_Work order_
Reproduce the records below word for word, omitting the pictures.

=-=-=

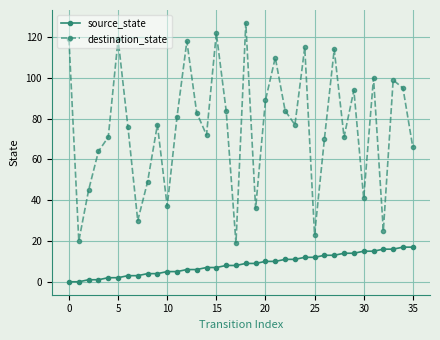

What is the maximum value for destination_state?

127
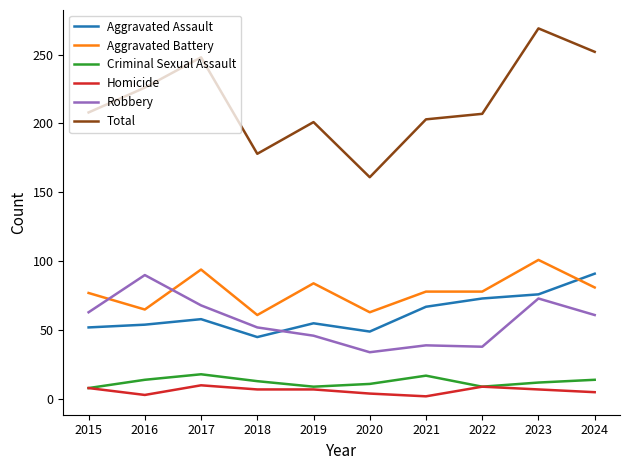

Which series has the largest range (max minus min)?

Total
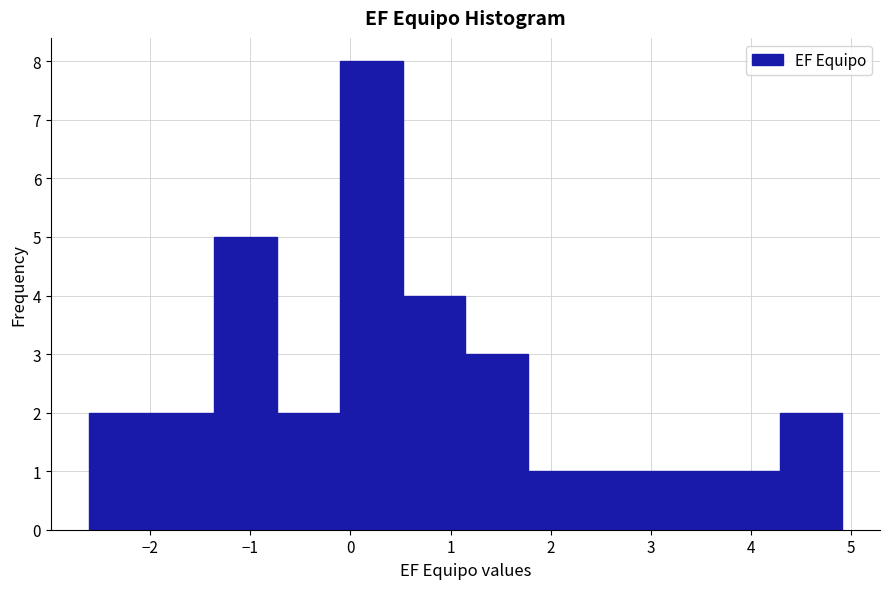

Reading left to right, transcribe this chart: for each bar, give the range it covers on the x-axis and its height. Neither the bar edges nor the heights are printed on the chart, so give them approximately, as read against the axes.

-2.6 to -2.0: 2
-2.0 to -1.4: 2
-1.4 to -0.7: 5
-0.7 to -0.1: 2
-0.1 to 0.5: 8
0.5 to 1.1: 4
1.1 to 1.8: 3
1.8 to 2.4: 1
2.4 to 3.0: 1
3.0 to 3.7: 1
3.7 to 4.3: 1
4.3 to 4.9: 2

=-=-=

_Output of the exercise_
What is the maximum value for destination_state?

127

Which series has the largest range (max minus min)?

Total

Reading left to right, transcribe this chart: for each bar, give the range it covers on the x-axis and its height. Neither the bar edges nor the heights are printed on the chart, so give them approximately, as read against the axes.

-2.6 to -2.0: 2
-2.0 to -1.4: 2
-1.4 to -0.7: 5
-0.7 to -0.1: 2
-0.1 to 0.5: 8
0.5 to 1.1: 4
1.1 to 1.8: 3
1.8 to 2.4: 1
2.4 to 3.0: 1
3.0 to 3.7: 1
3.7 to 4.3: 1
4.3 to 4.9: 2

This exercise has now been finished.